Thursday, 20 August 2009

Scarcely bettered

More from Jessie's camera this morning. She also got these excellent pics of a Scarce Swallowtail over in the foothills of the Pyrneees. It's quite honoured to have an English name since you will be incredibly lucky to see one here. Really, it should be called the Hardly Ever Seen Swallowtail. On the continent, though, they are commoner than our more yellow version, or its slightly larger equivalent, the Southern Swallowtail. It's a lovely insect, like a small flying zebra.

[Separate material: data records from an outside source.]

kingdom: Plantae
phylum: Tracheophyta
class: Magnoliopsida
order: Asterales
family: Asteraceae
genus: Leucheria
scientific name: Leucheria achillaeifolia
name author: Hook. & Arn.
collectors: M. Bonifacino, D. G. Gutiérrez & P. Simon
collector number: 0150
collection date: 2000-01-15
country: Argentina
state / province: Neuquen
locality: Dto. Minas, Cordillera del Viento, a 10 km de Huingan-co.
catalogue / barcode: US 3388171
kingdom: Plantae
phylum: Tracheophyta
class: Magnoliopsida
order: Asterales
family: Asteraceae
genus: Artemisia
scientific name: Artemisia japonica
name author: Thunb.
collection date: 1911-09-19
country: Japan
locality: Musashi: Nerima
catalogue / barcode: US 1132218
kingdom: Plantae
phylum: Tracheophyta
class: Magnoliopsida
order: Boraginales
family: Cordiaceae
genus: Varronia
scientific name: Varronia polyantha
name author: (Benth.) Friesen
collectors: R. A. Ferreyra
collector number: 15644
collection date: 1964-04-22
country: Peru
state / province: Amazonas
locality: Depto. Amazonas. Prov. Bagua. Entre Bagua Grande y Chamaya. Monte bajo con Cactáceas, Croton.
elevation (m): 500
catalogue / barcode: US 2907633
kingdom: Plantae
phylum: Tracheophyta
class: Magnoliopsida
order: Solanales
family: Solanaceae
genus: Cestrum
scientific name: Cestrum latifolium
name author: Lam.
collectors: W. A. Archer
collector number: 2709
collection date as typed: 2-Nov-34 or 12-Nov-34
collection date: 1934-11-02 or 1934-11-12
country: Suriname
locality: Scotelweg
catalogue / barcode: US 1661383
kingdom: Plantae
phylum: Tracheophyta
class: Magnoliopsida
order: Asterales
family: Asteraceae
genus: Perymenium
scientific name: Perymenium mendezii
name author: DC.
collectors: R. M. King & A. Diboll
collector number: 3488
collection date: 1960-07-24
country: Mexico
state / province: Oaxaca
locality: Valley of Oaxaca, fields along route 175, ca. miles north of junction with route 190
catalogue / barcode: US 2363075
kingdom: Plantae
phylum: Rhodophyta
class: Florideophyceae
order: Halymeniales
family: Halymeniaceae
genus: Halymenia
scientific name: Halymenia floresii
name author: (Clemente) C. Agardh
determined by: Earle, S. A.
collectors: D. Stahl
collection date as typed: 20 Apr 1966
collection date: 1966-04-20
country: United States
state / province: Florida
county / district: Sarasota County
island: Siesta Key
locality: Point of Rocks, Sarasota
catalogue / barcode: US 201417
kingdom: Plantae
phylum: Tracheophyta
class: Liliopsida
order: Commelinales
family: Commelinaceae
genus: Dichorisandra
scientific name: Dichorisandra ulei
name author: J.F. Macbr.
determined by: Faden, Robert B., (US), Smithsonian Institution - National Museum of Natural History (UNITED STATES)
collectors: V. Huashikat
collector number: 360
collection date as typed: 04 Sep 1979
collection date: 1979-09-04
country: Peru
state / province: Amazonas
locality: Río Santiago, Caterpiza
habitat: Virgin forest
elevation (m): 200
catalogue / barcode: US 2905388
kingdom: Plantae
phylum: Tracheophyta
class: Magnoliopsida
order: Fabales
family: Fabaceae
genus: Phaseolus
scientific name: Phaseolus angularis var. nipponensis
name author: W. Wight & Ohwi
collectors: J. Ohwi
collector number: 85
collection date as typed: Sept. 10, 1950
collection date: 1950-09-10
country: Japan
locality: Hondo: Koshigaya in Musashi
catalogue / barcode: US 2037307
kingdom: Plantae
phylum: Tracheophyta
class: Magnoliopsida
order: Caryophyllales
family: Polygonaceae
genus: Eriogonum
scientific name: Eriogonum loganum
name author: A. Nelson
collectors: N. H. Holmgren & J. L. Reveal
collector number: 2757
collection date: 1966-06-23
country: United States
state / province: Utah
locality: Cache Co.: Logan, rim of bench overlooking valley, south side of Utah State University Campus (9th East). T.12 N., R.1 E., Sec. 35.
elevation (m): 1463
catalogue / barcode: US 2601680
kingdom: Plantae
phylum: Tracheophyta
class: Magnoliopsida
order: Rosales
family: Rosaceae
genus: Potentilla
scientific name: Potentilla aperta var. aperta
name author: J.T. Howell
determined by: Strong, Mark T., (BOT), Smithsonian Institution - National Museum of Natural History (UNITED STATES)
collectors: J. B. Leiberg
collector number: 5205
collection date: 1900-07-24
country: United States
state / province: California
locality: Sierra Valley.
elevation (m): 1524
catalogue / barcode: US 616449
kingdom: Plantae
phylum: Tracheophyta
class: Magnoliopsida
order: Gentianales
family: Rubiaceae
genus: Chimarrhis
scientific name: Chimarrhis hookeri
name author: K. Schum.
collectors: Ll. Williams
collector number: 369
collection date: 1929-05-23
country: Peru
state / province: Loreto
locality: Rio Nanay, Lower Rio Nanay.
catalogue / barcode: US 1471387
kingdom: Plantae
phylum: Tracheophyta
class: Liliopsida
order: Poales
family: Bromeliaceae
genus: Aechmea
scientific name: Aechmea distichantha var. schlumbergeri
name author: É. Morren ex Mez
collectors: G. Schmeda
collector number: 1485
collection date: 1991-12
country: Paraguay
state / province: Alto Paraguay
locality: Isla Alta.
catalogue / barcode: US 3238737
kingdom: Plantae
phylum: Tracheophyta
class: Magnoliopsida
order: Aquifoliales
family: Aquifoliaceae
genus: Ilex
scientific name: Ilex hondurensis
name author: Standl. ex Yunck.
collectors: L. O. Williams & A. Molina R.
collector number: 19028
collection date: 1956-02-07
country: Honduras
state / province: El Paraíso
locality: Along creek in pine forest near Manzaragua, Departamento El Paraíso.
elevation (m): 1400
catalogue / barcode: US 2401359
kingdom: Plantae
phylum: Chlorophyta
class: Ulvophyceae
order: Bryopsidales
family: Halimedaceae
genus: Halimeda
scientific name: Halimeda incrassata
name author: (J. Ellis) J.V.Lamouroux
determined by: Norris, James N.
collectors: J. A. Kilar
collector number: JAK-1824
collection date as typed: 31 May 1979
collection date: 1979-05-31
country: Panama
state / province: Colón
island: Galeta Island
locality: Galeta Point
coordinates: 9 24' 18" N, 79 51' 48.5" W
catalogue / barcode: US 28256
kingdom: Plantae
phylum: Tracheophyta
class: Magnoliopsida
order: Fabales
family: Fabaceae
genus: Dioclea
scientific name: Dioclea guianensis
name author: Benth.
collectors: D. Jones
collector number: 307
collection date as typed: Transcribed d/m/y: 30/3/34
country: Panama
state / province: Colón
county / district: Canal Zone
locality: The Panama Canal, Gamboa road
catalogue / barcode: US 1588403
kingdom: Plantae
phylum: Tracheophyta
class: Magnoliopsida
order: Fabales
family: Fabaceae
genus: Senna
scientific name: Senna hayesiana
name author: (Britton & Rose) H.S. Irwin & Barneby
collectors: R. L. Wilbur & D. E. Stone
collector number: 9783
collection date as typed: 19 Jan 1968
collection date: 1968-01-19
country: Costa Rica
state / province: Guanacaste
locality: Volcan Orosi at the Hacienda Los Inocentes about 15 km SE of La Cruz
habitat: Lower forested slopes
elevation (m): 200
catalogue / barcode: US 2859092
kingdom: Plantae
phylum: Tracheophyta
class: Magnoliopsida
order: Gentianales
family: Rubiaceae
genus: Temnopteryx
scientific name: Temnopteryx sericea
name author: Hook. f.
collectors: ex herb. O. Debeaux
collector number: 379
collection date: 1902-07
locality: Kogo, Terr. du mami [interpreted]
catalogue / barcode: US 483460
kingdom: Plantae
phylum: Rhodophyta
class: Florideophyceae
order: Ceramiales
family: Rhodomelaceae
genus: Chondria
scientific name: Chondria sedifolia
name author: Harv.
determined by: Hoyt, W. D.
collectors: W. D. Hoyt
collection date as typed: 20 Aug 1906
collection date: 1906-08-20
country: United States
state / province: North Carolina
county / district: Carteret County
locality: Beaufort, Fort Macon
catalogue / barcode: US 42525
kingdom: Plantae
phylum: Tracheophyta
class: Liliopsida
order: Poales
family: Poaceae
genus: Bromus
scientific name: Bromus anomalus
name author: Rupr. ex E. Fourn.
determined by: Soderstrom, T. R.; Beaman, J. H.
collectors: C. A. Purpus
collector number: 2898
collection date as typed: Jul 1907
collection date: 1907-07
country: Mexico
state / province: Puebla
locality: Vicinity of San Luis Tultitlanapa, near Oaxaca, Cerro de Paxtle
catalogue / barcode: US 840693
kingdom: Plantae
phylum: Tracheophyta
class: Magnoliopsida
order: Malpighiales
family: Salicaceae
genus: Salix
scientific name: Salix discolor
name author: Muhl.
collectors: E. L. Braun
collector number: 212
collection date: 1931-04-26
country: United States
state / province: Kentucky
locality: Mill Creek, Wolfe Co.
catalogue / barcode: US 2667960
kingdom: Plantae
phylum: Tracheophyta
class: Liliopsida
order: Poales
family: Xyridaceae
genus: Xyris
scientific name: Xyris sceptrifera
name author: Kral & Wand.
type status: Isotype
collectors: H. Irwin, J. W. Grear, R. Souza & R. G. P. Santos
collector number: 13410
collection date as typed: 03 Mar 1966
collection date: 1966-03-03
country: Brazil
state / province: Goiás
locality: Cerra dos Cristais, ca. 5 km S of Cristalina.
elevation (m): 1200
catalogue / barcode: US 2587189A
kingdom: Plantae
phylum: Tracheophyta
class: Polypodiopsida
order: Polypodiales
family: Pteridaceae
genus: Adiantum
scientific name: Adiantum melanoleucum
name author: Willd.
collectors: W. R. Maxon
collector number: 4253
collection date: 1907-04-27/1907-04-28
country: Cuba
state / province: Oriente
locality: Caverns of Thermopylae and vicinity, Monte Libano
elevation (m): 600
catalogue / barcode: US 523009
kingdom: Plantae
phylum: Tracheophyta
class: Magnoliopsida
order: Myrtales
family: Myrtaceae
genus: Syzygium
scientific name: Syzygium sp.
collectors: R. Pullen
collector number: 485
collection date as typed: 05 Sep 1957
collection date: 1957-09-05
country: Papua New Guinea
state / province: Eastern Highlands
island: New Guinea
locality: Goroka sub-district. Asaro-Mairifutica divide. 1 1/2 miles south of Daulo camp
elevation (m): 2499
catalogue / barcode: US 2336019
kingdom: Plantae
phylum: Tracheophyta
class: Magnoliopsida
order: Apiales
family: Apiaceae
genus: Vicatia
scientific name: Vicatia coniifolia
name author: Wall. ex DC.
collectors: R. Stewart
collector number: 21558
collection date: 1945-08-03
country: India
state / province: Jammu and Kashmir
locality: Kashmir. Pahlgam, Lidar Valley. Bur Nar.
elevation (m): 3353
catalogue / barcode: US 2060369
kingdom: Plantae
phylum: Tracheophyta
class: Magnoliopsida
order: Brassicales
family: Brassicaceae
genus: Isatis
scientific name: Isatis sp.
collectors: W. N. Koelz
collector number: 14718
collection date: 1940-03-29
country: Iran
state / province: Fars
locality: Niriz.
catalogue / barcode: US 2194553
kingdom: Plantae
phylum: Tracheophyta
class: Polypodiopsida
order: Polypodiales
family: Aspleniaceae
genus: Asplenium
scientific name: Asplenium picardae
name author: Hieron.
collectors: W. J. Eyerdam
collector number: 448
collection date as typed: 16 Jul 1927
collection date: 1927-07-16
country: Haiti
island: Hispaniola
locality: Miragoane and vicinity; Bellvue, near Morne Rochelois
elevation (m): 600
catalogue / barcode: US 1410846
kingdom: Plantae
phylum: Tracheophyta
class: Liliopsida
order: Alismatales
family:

I brought some caterpillars back once, from their rather distinguished home in the gardens at the chateau de Villandry in the Loire. They chrysalised and we managed to release the adults up at the primary school when the boys were there. The children were wide-eyed. I must check the Yorkshire Butterflies some time, to see if any of their members caught sight of these exotic introductions, and were wide-eyed too.


Unknown said...

Hi Martin,

A lovely photo from Jessie there. I presume the Scarce Swallowtail gets it name from the shape of its wings, but i would be intrested to know what other purpose its forked tail serves.


MartinWainwright said...

Hi Tom, sorry In only just found your comment while scrolling idly back through the blog, now that it's pretty much finished for this year, to see if I'd missed any, or if there were any (relatively) latecomers such as yourself.
Good old Jessie. She spent quite a while tracking it down and, yes, the name is from the shape, like the old swallowtail coats men used to wear (and a bit like the red kites you see on the road from Leeds to Harrogate).
There has been a lot of erudite work down on the tail 'streamers' and the consensus seems to have moved from some form of mating display to aerodynamics. Studies have shown that the tails allow the butterflies to glide faster and dive more steeply, so they are probably the result of natural selection as a defence mechanism. But we don't know for sure, yet.